UIHC finds $11 million billing error due to software, staff shortage

By Colleen Kennedy

The lack of an automated monitoring system and inadequate number of staff members led to $11 million in billing charges missing from the University of Iowa Hospitals and Clinics cardiology department.

UIHC officials told the state Board of Regents at its April meeting about the missing funds after discovering the error through an internal audit. Since then, hospital leaders have worked to find the root cause of the problem, with the final analysis released Tuesday.

The audit was the first since the implementation of the EPIC program, which provides staff with access to electronic medical records. However, the $55 million system was not exactly responsible for the billing errors.

The analysis showed the problem occurred in the UI Heart and Vascular Center starting in November 2009, when there was a lack of electronic interface between the EPIC and billing systems, said Ken Fisher, the UIHC’s chief financial officer. A staff member needed to manually review the physician documentation and procedure log for each patient to determine what charges were appropriate. Instead, patients and insurance companies did not receive payment information promptly.

People were eventually charged correctly, and the hospital has recovered the $11 million with no lost revenue or effect on patient care, Fisher said.

“We were upfront about the issue,” he said. “Nobody was hurt, and we have billed and collected all charges.”

During the time when the billing errors occurred, two positions in the Cardiac Catheterization Lab remained vacant, causing the support staff to consist of only one person, according to the report.

“The whole purpose of the analysis is to find reasons and to make the right correction to the system so it does not happen again,” said Jean Robillard, the UI vice president for Medical Affairs.

Officials periodically request an audit to discover potential issues, and the audit that discovered the billing errors was one such audit, Robillard said.
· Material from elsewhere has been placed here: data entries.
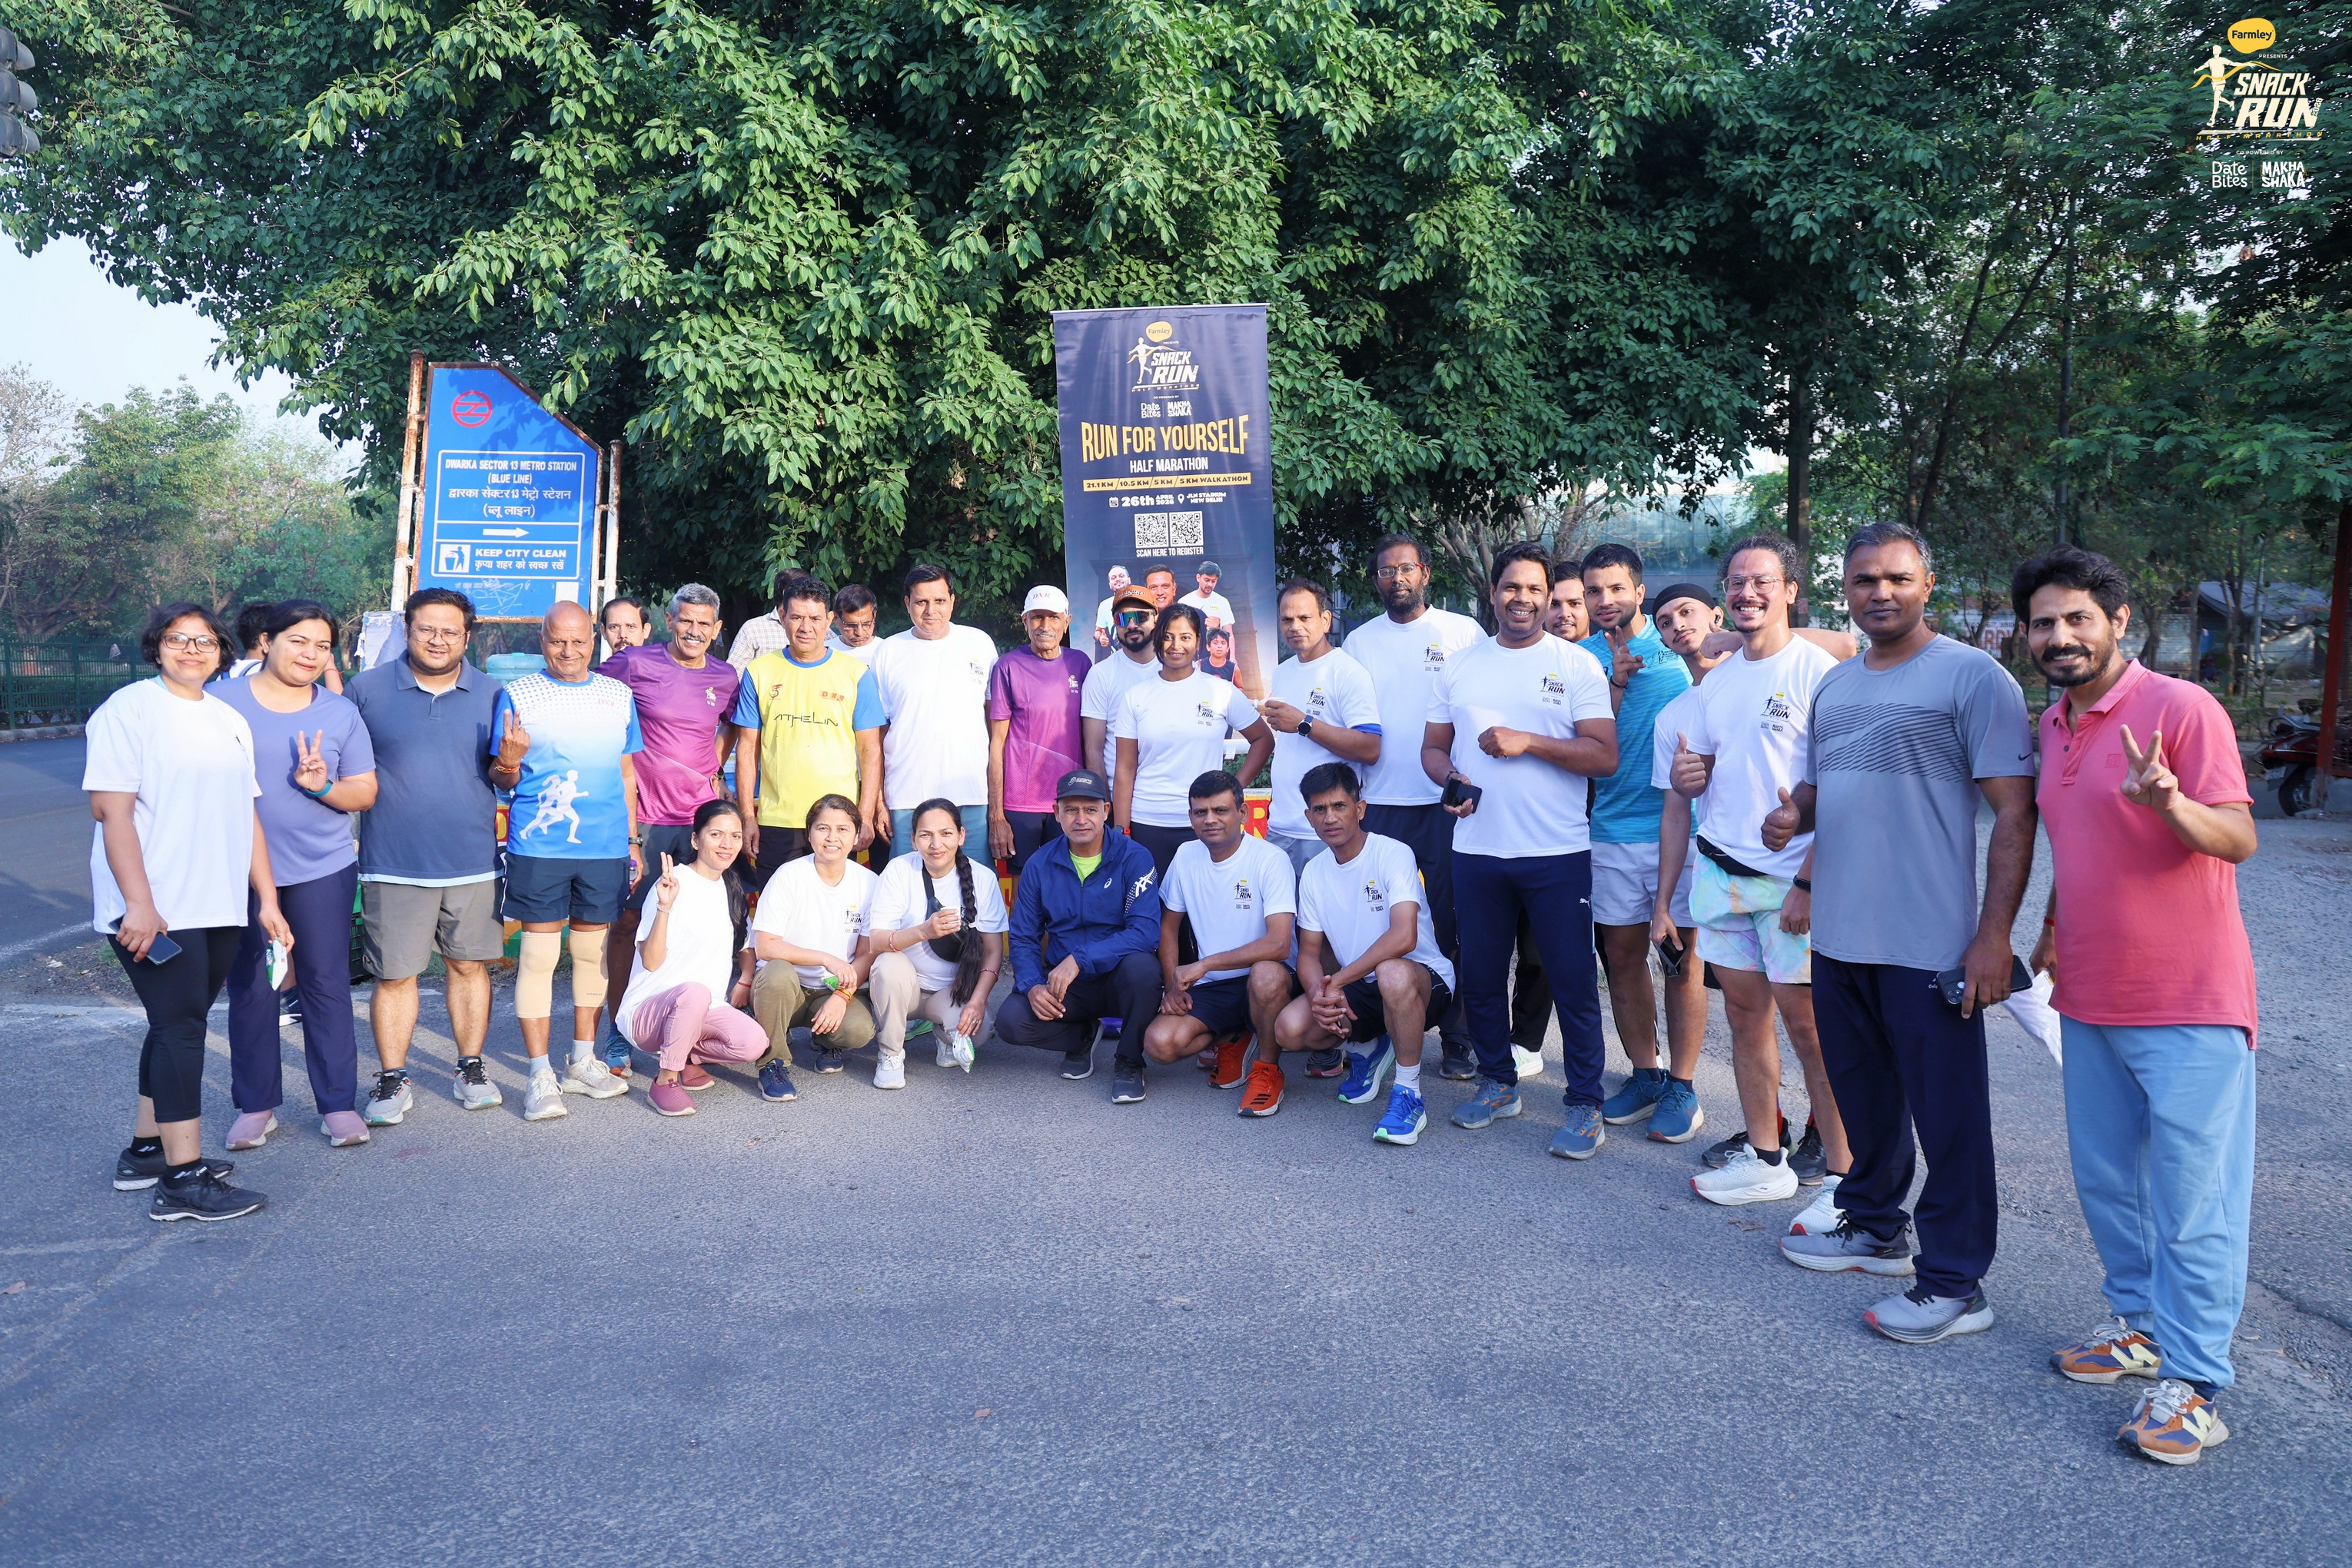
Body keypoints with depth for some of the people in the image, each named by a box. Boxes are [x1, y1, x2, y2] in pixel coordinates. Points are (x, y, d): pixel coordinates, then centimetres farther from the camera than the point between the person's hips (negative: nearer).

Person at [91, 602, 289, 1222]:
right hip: (154, 911, -7)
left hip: (220, 908, 7)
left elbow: (247, 816, 17)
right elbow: (112, 809, -14)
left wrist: (267, 900, 13)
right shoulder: (130, 709, -6)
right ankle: (182, 1180, -7)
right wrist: (139, 903, -21)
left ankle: (146, 1150, 25)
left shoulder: (229, 721, 16)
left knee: (178, 1024, 13)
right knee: (181, 1026, -9)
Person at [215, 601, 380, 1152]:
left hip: (322, 871, 1)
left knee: (327, 984, 2)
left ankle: (338, 1104, 11)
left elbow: (365, 792, 6)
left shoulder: (341, 712, 6)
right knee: (250, 988, 7)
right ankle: (255, 1105, 20)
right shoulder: (221, 702, 0)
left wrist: (323, 786, -14)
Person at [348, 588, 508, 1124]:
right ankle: (392, 1080, 15)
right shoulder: (367, 688, 2)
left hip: (474, 861, 2)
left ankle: (470, 1069, 23)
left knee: (470, 966, 10)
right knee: (393, 975, 2)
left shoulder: (490, 694, 7)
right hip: (394, 864, -2)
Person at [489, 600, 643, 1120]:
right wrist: (509, 761, -20)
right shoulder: (517, 695, 1)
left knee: (593, 950, 10)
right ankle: (541, 1075, 3)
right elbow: (502, 778, 2)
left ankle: (583, 1062, 22)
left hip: (606, 846, 3)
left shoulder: (618, 696, 11)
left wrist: (633, 838, 13)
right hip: (538, 845, -3)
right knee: (539, 954, -3)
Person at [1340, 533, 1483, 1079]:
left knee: (1451, 921, 0)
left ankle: (1457, 1037, 9)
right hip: (1381, 803, 3)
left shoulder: (1463, 632, 4)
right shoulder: (1360, 642, 12)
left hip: (1448, 802, -2)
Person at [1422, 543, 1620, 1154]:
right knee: (1479, 974, 12)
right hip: (1477, 850, 4)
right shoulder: (1460, 666, 10)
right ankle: (1496, 1082, 30)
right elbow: (1433, 747, 14)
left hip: (1557, 855, -4)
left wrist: (1528, 742, -17)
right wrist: (1450, 778, -8)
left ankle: (1584, 1104, 11)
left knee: (1572, 978, 0)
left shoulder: (1577, 665, -1)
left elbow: (1604, 757, -7)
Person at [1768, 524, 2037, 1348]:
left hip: (1931, 946, -7)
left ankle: (1953, 1284, 11)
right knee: (1862, 1095, 20)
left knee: (1947, 1118, 1)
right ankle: (1874, 1226, 37)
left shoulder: (1972, 676, -9)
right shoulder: (1835, 684, 14)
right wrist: (1792, 815, 1)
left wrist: (1994, 934, -18)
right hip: (1838, 937, 7)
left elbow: (2014, 812, -12)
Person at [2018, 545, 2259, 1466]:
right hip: (2091, 1001, 8)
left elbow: (2239, 838, -18)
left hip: (2189, 1007, -7)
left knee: (2193, 1199, -2)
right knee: (2107, 1181, 16)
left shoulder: (2182, 708, -13)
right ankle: (2138, 1325, 33)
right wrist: (2053, 930, 20)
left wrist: (2170, 804, -37)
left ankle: (2191, 1381, 6)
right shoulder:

Despite hospital employee and officials best efforts, errors can occur, said Regent Robert Downer.

“When a large enterprise is dealing with a huge number of bills and individual entries, there are going to be errors at some point,” he said.

Downer, who in April said he believed the billing problems could be the result of human error, noted the problem has been taken seriously by UIHC officials.

“Errors need to be identified and corrected as rapidly as possible, which was the approach taken in this instance,” he said.

The report stated the UIHC will fill vacant positions in the Heart and Vascular Center and create a program to educate staff members on importance of charging insurance companies and patients promptly to avoid any future problems.

Downer expects UIHC officials to discuss the recovery of the $11 million at the August regents’ meeting.

“I have every confidence this will be presented as part of the internal audit report or the hospital committee report to be sure the full board knows how seriously this has been taken,” he said.